Friday in the Eleventh Week of Ordinary Time, June 23, 2023
Matthew 6, 19-23
Jesus said to his disciples: “Do not store up for yourselves treasures on earth, where moth and decay destroy, and thieves break in and steal. But store up treasures in heaven, where neither moth nor decay destroys, nor thieves break in and steal. For where your treasure is, there also will your heart be. The lamp of the body is the eye. If your eye is sound, your whole body will be filled with light; but if your eye is bad, your whole body will be in darkness. And if the light in you is darkness, how great will the darkness be.”
“For where your treasure is, there also will your heart be.” The Lord Jesus offers us an acute piece of wisdom which enables us, with some ease, to identify our true priorities and to understand the target to which the trajectory of the choices we make will take us.
In Psalm 119, 97, we read: “O how have I loved your law, O Lord! It is my meditation all the day.” The tense of the verb in the first sentence of the verse is in the perfect, indicating that an action begun in the past has continued into the present where it is completed. The loving of the law does not mean a single action completed in the past but is continuous to the present time. In order to accomplish this action a person must be vigilant and concentrated.

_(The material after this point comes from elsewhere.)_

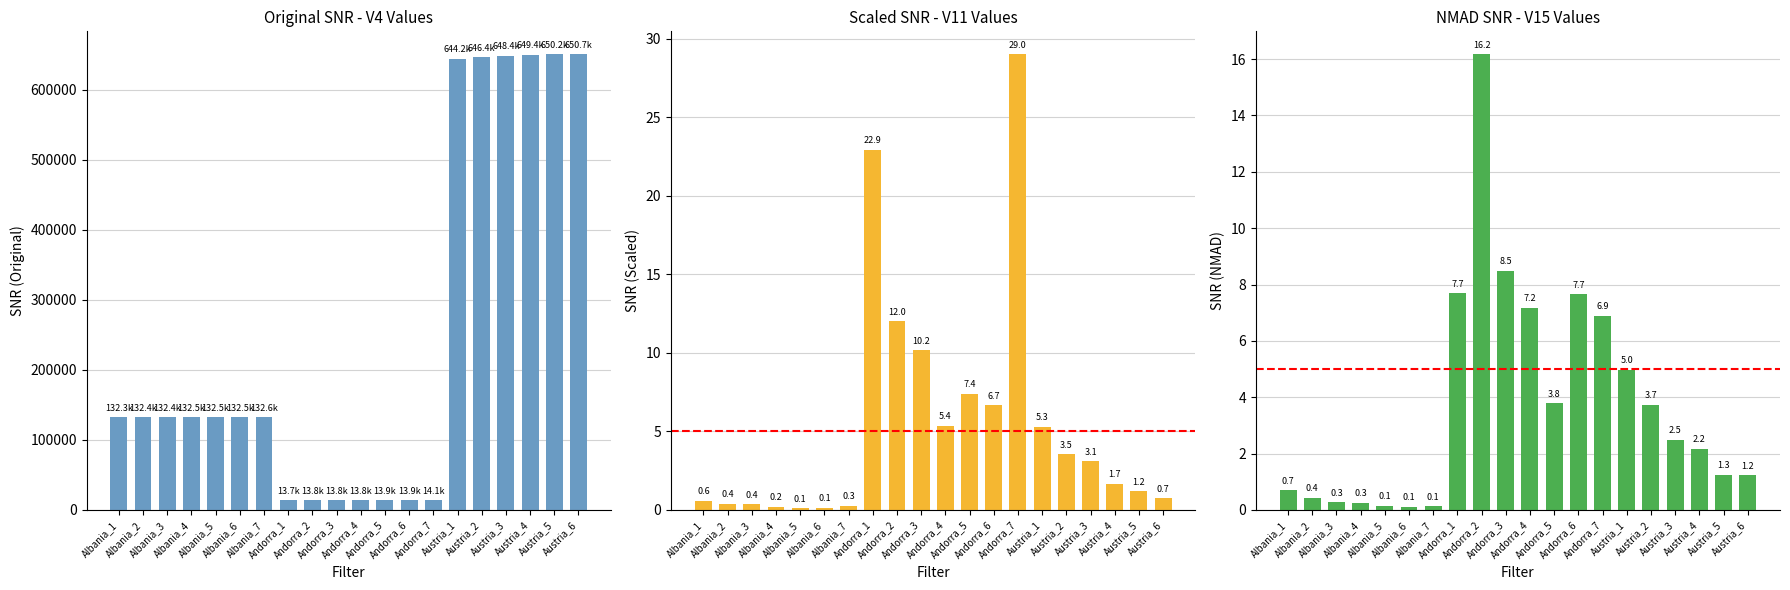

Between Austria_1 and Austria_2, which series saw the biggest shift?

V4 (Original)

No other action may interfere with it or surpass it. “It is my meditation all the day” tells us the result of this love of the law of God. Notice that “all the day” does not rule out other activities, but that these would be subordinated to or derive from the meditation. This preoccupation with the law of God — that is, his nature, his work as Creator, his Divine Providence, the Redemption of the human race, and so on, shows where this person’s heart is because this is his treasure.
In contrast, Ecclesiastes 5, 11 says: “Whoever loves money never has enough; whoever loves wealth is never satisfied with their income.” The one who loves money or devotes himself to fornication, drunkenness, or power never has enough. The more he has, the more he wants. These are his treasures. As Ecclesiastes 4, 8 reflects: There is a man, who has no spouse, no child, no brother, and yet he ceases not to labor, neither are his eyes satisfied with riches, neither does he reflect, saying: For whom do I labor, and defraud my soul of good things?” Giving in to the drive for more and more makes it almost impossible for a person to realize that the treasures which he seeks are ultimately worthless: “You fool, this night do they require your soul of you. And whose shall those things be which you have obtained?” (Luke 12, 20). His heart lies in his treasure, which “moth and decay destroy, and thieves break in and steal.”
At what do we spend our time and our attention? Is it on video games or social media? On our career or our personal ambitions or those we have for members of our family? These are our treasures, for these are where our hearts are. But these are not treasures in heaven. Ultimately they will fail and we will have nothing to show for having hard them.
But to place our hearts on Jesus Christ and knowing and serving him results in everlasting riches. We will have no need to ask ourselves, “For whom do I labor, and defraud my soul of good things?” For we labor for God and receive good things now and in eternity.